Google has today notified the Australian government that it will not “voluntarily” comply with its request to censor YouTube videos in accordance with the nation’s far-reaching “refused classification” (RC) content rules.
Communications Minister Stephen Conroy, architect of Australia’s reviled content filter, cited Google’s compliance with Thai and Chinese censorship policies in making the request to enforce a similar program domestically.
Google, meanwhile, warned that such a policy would lead to the removal of many politically controversial, but ultimately harmless, YouTube clips. Google further noted that its terms of use already forbid videos that would receive an RC classification, including sex, violence, bestiality and child pornography. The Australian government contends, however, that the controversial RC classification extends further to include euthanasia, safer drug use and petty crimes such as graffiti.
The refused classification (RC) status is one of many game and television ratings available to Australia’s Office of Film and Literature Classification (OFLC), a federal bureau, which serves a role similar to that of the United States’ ESRB and the MPAA film rating system.
Under Australian law, games and movies assigned the RC status are banned for sale, hire or public exhibition, with violations carrying a maximum fine of AUD$275,000 and/or 10 years in prison. In other words, the RC rating in Australia is tantamount to a ban on the content.
Material likely to receive the RC rating includes that which, “[depicts], [expresses] or otherwise deals with matters of sex, drug misuse or addiction, crime, cruelty, violence or revolting or abhorrent phenomena in such a way that they offend against the standards of morality, decency and propriety generally accepted by reasonable adults to the extent that they should not be classified.” The RC rating further applies to materials that “promote, incite or instruct in matters of crime or violence.”
The RC rating has come under significant criticism within Australia and abroad as the government has leveraged it to expand extremely conservative censorship policies to include female ejaculation and small breasts, popular video games, digital downloads and numerous websites the Australian government merely finds in poor taste.
In an interview conducted last night on Australia’s Hungry Beast program, Communications Minister Stephen Conroy nevertheless defended his government, its RC-inspired Internet firewall and its efforts to censor YouTube.
“What we’re saying is, well in Australia, these are our laws and we’d like you to apply our laws,” Conroy said.
“Google at the moment filters an enormous amount of material on behalf of the Chinese government; they filter an enormous amount of material on behalf of the Thai government.”

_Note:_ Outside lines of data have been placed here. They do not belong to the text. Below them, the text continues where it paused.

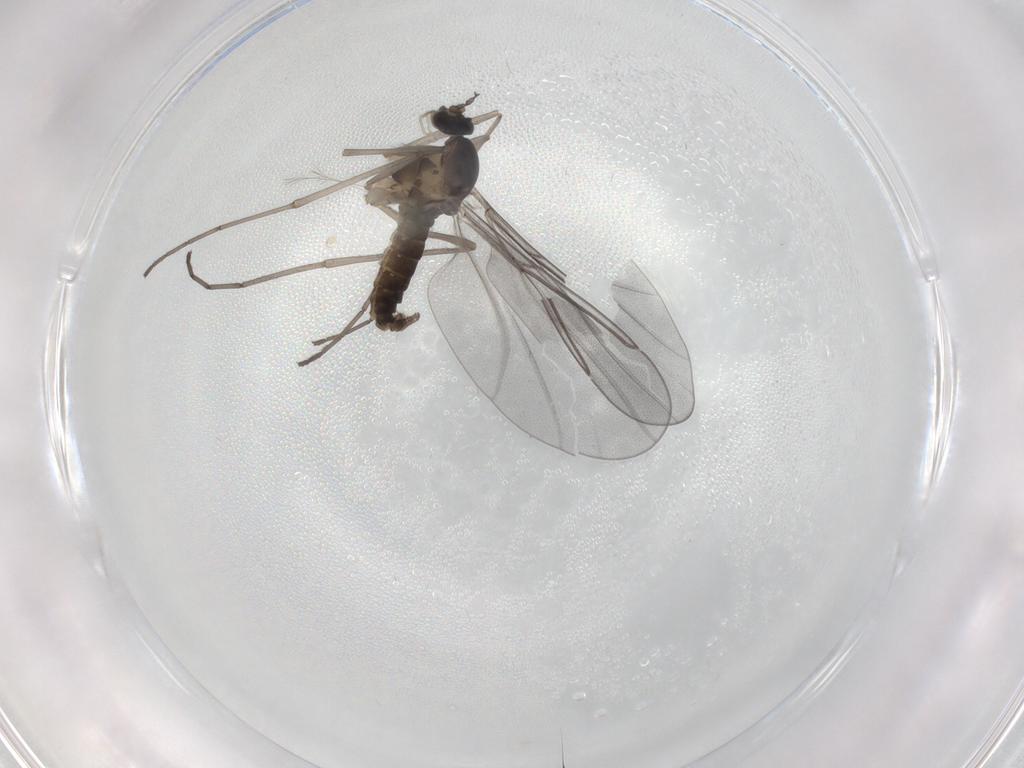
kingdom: Animalia
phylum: Arthropoda
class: Insecta
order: Diptera
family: Cecidomyiidae
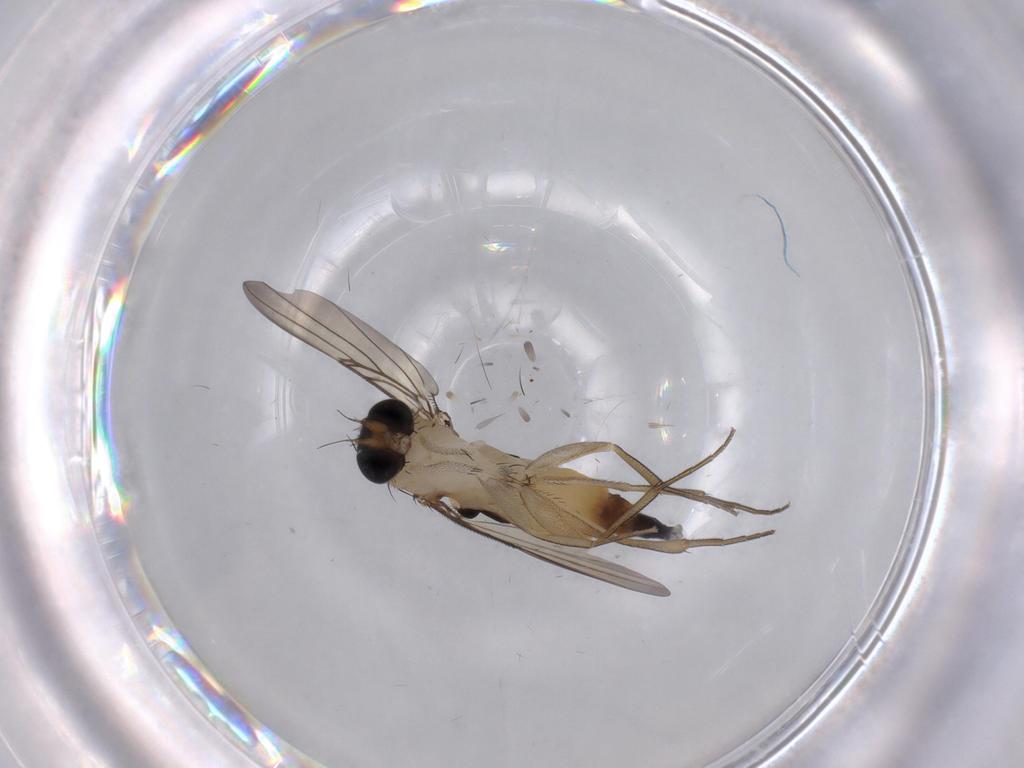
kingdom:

Google Australia’s Head of Policy Iarla Flynn responded that the company was biased in favor of freedom of expression, and that Conroy’s analogies to Google’s interactions with China were not “helpful or relevant”.
“YouTube has clear policies about what content is not allowed, for example hate speech and pornography, and we enforce these, but we can’t give any assurances that we would voluntarily remove all Refused Classification content from YouTube,” Flynn said.
“The scope of RC is simply too broad and can raise genuine questions about restrictions on access to information. RC includes the grey realms of material instructing in any crime from [painting] graffiti to politically controversial crimes such as euthanasia, and exposing these topics to public debate is vital for democracy.”
It is now believed that Australia may try to force the US company to comply with its requests via the nation’s federal content filter, but concerns of jurisdiction and efficacy leave any such efforts in doubt.